A Systems Perspective of Software Runtime Bloat - Origin, Mitigation and Power-Performance Implications
Abstract
Large flexible software systems tend to incur “bloat”, here defined as the runtime overhead induced by the accumulation of excess functionality and objects. Removing bloat is hard as these overheads are a side-effect of the same trends that have fuelled software growth. Even defining and measuring bloat is non-trivial, as software doesn’t come with built-in labels that indicate which portions of computation are necessary for a given application and which lead to bloat. Much progress has been made in novel analysis tools that aid (human experts in) the process of finding bloat by highlighting signs of excessive activity and data flow. However, there has been very little research focus on understanding the connection between sources of bloat and its system level implications.
In particular, excess resource usage due to bloat could be a significant source of power-performance inefficiencies, but the relation between bloat and energy efficient design remains unexplored. In order to systematically devise effective mechanisms for reaping power-performance benefits through bloat mitigation, we require a deeper insight into exactly when excess features can originate bloat, when the resource overheads of bloat are most pronounced and when bloat matters for power performance. This dissertation explores the problem of software bloat and its energy efficiency implications from multiple perspectives to develop a better understanding of these connections.
First, we establish the need for a whole systems perspective in assessing potential energy efficiency benefits of bloat reduction, based on a systematic empirical and analytical study that highlights a curious interplay between bloat, energy proportionality and system bottlenecks. Second, we present a novel static analysis algorithm to perform an automated code transformation for object reuse that mitigates bloat involving the generation of excess temporary objects within loops. Third, we introduce the idea of concern augmented program analysis (CAPA), to identify sources of bloat due to excess features; the technique uses externally supplied information about program concerns and their properties as an abstraction of underlying intent. Fourth, as an early diagnostic aid, we use a statistical topic model to automatically discover latent concerns from source code statements and then correlate these latent concerns with resource usage properties that vary at statement granularity. The statistical model has a built-in sensitivity to the context of individual statements so that it can discover even diffused concerns without any apriori concern information.
Together, our findings show that presence of excess features, in itself, may not lead to (runtime) bloat, unless these features have some structural interaction with essential features. Further, the overheads due to such structural interactions, in turn, may not cause substantial bloat in the resource consumption of a long running (server) application unless incurred repeatedly during program execution. Finally, even such bloated resource usage has a pronounced impact on power-performance only if it affects a system bottleneck or a hardware resource that has a high degree of energy proportionality and consumes a high fraction of power compared to the other system resources.
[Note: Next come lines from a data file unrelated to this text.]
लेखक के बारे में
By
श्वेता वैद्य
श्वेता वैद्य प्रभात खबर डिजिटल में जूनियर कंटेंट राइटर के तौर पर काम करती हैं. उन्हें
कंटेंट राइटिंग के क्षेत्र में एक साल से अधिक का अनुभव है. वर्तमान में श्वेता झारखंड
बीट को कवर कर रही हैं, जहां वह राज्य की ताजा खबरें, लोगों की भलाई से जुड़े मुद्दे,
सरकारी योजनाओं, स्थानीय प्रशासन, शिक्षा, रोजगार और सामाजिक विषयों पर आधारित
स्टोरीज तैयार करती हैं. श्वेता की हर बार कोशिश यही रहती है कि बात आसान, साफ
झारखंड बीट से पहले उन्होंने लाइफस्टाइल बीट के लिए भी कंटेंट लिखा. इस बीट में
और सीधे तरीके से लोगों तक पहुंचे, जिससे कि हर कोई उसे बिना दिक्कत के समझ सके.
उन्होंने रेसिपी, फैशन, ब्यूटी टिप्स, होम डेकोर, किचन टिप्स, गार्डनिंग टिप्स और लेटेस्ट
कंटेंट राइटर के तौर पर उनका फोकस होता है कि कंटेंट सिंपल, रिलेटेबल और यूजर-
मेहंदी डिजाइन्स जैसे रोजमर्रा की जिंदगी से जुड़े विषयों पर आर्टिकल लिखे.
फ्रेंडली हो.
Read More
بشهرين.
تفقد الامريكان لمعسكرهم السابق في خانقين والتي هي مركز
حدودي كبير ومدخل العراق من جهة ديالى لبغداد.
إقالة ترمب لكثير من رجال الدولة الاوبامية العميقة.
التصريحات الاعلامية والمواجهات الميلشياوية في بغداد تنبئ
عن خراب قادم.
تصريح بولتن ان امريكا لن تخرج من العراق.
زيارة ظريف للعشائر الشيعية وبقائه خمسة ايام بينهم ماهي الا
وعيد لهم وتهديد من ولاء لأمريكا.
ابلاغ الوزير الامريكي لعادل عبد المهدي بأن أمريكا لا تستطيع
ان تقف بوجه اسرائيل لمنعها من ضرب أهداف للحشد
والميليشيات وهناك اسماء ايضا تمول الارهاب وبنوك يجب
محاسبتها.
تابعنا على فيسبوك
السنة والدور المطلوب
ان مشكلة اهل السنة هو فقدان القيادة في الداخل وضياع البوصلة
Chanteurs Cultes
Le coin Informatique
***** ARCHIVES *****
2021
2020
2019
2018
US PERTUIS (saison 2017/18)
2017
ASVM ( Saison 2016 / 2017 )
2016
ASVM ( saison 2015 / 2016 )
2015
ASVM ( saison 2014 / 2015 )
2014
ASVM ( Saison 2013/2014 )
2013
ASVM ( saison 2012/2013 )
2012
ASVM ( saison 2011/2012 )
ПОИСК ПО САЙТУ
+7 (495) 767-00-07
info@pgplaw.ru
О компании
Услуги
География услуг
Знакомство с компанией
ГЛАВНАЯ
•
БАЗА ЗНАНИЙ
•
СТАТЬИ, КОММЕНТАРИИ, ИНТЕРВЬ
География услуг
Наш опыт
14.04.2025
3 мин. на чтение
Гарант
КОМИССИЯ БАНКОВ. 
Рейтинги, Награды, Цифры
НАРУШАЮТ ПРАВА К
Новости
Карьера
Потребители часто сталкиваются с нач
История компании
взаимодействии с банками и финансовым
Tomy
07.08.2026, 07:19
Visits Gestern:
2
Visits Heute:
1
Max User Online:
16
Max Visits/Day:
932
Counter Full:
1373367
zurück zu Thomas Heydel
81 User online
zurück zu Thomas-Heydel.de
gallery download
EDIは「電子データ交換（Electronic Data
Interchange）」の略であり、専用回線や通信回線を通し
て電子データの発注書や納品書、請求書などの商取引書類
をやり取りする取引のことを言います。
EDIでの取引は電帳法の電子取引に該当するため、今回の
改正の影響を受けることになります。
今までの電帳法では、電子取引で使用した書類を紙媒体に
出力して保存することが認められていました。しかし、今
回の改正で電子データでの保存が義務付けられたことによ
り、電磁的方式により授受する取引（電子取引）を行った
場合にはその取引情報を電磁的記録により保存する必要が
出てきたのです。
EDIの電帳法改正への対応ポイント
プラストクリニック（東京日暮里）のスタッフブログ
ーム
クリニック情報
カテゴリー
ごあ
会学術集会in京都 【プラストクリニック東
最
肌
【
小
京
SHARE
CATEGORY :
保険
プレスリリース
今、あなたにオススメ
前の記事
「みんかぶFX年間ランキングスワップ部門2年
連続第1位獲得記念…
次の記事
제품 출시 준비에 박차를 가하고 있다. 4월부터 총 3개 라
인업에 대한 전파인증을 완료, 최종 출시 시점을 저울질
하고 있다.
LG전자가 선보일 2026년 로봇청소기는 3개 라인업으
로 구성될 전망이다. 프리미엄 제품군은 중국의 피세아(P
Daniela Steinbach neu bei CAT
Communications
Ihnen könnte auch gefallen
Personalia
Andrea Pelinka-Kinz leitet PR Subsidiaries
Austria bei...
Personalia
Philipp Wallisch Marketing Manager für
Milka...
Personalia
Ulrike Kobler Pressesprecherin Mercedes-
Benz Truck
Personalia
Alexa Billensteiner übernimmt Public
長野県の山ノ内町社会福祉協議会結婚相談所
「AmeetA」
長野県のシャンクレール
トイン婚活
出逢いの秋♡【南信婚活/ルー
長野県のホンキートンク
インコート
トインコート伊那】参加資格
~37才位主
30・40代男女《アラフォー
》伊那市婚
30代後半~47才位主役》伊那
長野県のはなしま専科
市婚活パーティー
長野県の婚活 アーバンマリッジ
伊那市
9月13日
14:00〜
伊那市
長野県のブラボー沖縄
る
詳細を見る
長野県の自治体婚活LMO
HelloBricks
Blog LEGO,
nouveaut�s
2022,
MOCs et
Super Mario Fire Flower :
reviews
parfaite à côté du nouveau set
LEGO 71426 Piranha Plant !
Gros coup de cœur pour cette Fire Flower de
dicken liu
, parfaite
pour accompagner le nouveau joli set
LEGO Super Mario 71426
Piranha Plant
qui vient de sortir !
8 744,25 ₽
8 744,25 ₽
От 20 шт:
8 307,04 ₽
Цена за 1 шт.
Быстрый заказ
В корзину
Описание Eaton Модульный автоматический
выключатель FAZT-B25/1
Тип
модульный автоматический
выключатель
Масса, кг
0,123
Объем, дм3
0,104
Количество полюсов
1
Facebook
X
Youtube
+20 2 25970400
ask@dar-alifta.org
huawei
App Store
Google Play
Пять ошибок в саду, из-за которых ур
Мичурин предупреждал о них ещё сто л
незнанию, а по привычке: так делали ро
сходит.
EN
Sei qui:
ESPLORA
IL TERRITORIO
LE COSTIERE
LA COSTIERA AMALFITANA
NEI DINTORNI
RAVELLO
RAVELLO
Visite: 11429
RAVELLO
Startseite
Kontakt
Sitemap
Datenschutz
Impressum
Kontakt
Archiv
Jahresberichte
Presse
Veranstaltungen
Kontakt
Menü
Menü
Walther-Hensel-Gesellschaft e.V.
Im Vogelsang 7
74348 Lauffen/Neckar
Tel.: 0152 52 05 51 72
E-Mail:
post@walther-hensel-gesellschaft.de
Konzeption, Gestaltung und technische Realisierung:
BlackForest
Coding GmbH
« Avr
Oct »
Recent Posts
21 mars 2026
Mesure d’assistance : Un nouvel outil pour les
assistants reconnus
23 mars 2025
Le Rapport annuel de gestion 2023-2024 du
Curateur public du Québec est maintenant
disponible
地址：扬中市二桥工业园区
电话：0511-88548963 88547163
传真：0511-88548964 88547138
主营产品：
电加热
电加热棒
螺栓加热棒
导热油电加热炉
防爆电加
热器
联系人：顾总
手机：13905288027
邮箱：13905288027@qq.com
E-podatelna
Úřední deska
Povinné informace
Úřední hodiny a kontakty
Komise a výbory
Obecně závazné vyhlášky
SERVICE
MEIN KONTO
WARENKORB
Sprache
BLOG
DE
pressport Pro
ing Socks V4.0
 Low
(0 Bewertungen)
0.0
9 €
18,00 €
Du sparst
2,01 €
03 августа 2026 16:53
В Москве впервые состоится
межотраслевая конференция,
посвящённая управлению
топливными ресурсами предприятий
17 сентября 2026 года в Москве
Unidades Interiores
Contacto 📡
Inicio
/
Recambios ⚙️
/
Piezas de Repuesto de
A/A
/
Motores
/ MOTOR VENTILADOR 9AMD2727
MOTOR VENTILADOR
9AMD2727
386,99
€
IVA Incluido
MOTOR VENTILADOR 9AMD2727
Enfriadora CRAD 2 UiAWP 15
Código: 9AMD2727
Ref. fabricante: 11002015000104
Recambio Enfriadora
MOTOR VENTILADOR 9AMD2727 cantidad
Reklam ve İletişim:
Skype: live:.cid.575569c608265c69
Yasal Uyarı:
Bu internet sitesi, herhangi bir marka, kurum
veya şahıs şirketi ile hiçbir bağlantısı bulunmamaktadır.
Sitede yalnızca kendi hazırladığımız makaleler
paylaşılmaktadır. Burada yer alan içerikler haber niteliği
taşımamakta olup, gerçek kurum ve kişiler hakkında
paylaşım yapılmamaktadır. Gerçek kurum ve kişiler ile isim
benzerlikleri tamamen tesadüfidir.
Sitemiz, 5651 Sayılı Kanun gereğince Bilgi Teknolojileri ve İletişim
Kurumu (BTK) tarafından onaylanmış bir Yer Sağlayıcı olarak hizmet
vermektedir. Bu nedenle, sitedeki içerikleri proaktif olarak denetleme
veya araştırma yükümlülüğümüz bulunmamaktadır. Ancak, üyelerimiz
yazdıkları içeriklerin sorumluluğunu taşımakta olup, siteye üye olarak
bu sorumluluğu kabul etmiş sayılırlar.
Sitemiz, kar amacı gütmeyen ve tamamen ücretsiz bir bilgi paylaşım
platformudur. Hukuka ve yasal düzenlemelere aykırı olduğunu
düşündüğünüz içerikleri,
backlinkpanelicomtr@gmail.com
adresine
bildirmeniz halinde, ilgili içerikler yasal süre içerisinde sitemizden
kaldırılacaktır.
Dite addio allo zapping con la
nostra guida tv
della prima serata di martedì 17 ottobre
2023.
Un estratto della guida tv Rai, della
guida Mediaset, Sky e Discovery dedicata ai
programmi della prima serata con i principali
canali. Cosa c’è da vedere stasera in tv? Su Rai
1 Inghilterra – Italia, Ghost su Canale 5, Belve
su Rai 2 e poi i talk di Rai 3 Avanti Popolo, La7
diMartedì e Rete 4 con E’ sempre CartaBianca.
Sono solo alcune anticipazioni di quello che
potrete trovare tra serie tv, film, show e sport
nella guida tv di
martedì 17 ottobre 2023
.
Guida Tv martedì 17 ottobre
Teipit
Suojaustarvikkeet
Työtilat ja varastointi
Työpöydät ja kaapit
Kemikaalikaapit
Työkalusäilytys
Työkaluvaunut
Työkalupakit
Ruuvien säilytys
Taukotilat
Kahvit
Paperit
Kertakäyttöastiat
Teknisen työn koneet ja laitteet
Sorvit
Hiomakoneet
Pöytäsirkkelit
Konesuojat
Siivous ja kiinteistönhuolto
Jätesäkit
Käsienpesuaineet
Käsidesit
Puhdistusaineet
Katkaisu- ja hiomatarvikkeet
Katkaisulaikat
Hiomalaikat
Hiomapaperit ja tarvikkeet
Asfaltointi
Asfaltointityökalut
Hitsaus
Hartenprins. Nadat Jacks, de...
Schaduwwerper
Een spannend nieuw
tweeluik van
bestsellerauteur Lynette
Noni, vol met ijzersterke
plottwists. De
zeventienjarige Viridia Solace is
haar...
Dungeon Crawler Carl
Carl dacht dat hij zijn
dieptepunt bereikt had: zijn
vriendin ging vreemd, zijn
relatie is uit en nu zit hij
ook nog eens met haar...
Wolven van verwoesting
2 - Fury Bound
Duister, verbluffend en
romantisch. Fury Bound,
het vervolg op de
We conclude that energy wastage due to bloat need not be an inevitable consequence of over-provisioning flexibility. Instead, the extent to which excess features result in runtime bloat and poor power-performance is determined by certain characteristics of the program structure and of the underlying hardware system --these represent potential control points that could be exercised to develop principled design approaches for mitigating bloat without sacrificing flexibility or productivity.